• WHAT IS NEEDED: For each line below that contains the word "cookieak", make a copy.

• ENTRIES SHOWN:
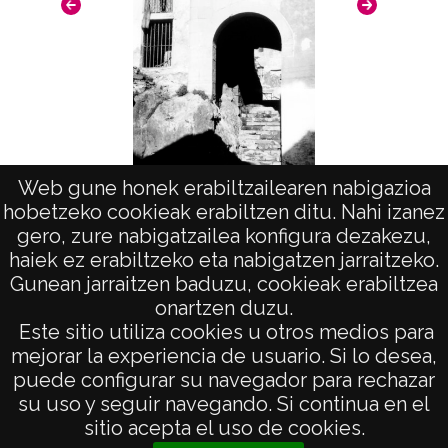
del positivo: 15516;
Licencia de las imágenes
CC BY-NC-SA 4.0
Web gune honek erabiltzailearen nabigazioa
hobetzeko cookieak erabiltzen ditu. Nahi izanez
Vista (ORIO)
gero, zure nabigatzailea konfigura dezakezu,
haiek ez erabiltzeko eta nabigatzen jarraitzeko.
Gunean jarraitzen baduzu, cookieak erabiltzea
onartzen duzu.
AVISO LEGAL
Este sitio utiliza cookies u otros medios para
POLÍTICA DE PRIVACIDAD
mejorar la experiencia de usuario. Si lo desea,
puede configurar su navegador para rechazar
ACCESIBILIDAD
su uso y seguir navegando. Si continua en el
ATENCIÓN CIUDADANA
sitio acepta el uso de cookies.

• ANSWER TO THE EXERCISE:
hobetzeko cookieak erabiltzen ditu. Nahi izanez
Gunean jarraitzen baduzu, cookieak erabiltzea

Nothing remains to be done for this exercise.